Wednesday, 25 November 2009
Art and Power
All official art contains an element of propaganda. Let me give you a specific example. If I mention the name of the English king Henry VIII does this conjure up a specific image in your mind? Yes? Well, if it does, I think I can probably guarantee that it is the same confident and bull-like presentation that most people have: a man of boundless arrogance and limitless self-regard. This is the image that has made its way into popular culture, and possibly makes Henry one of the most recognised monarchs in all of history. In my estimation this puts Hans Holbein in the first rank of 'propaganda' painters. His paintings are not about people: they are about power.
It was Thomas Cromwell, the great Machiavellian, who first detected Holbeins's potential as the 'official' artist of the Reformed party in England, commissioning him to create anti-papal illustrations for books and pamphlets. In 1536 Holbein reached the very top of his profession, when he was appointed as the King's Painter.
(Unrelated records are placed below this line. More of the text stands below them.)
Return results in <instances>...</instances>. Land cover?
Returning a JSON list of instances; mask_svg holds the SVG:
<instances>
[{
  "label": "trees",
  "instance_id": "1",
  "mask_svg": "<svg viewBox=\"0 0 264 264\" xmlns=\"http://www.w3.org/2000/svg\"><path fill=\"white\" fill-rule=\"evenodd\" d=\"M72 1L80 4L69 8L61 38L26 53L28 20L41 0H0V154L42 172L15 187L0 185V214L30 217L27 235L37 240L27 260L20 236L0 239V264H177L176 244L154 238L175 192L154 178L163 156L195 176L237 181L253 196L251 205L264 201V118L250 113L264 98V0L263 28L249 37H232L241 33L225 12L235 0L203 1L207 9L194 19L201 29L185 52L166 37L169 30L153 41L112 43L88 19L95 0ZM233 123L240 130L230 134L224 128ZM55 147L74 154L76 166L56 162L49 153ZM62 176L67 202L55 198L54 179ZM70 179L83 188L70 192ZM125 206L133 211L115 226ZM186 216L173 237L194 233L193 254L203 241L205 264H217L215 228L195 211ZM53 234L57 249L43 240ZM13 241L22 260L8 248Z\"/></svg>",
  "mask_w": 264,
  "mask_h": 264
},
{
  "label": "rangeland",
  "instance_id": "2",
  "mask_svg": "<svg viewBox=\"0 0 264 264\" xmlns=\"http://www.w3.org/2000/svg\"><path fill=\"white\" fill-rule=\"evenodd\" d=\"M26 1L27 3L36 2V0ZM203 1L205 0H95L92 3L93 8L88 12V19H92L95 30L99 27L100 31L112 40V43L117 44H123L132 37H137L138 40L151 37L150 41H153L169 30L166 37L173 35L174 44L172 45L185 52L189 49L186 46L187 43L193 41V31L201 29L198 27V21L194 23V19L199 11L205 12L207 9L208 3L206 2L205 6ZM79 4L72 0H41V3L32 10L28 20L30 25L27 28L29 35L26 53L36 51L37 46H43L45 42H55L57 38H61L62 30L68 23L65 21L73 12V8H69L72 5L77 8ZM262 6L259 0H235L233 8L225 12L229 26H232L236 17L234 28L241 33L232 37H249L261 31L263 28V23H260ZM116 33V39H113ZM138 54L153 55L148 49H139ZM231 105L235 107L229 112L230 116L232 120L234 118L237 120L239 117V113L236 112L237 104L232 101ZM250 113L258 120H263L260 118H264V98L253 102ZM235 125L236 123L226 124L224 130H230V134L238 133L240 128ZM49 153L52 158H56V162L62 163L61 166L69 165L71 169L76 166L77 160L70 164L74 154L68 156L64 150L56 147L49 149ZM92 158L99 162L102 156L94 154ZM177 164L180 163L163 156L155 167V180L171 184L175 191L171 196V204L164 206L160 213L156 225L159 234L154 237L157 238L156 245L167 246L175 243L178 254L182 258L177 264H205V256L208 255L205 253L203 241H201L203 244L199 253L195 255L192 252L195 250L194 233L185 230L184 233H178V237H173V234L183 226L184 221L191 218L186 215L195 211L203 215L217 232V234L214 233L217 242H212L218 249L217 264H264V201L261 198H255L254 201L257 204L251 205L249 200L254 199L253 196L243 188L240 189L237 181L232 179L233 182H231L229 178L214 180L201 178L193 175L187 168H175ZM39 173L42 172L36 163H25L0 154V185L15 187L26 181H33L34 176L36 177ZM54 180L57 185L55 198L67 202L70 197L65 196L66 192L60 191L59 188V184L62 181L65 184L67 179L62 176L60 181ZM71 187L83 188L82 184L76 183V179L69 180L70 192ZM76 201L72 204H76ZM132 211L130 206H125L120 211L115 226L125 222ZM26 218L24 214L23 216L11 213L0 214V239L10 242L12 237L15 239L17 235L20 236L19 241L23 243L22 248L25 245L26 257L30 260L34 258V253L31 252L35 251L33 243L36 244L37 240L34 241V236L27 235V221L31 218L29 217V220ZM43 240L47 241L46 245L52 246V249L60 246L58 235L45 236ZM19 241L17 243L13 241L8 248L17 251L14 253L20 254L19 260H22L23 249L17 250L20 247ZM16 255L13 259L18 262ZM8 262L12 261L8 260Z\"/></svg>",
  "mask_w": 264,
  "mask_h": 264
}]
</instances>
All images for public consumption were now his responsibility, and he depicted the Tudors very much in the fashion desired by the king, including the huge mural he painted in the palace of Whitehall. But of course being the painter of the rich and powerful also had dangers. Flattery and magnification became second nature to Holbein, who even did his best with the unprepossessing Anne of Cleves, Henry's mail-order bride. The gap between the 'ideal' and the reality was to lead to the fall of Cromwell, and the partial reversal of the English Reformation. Such is the power of art!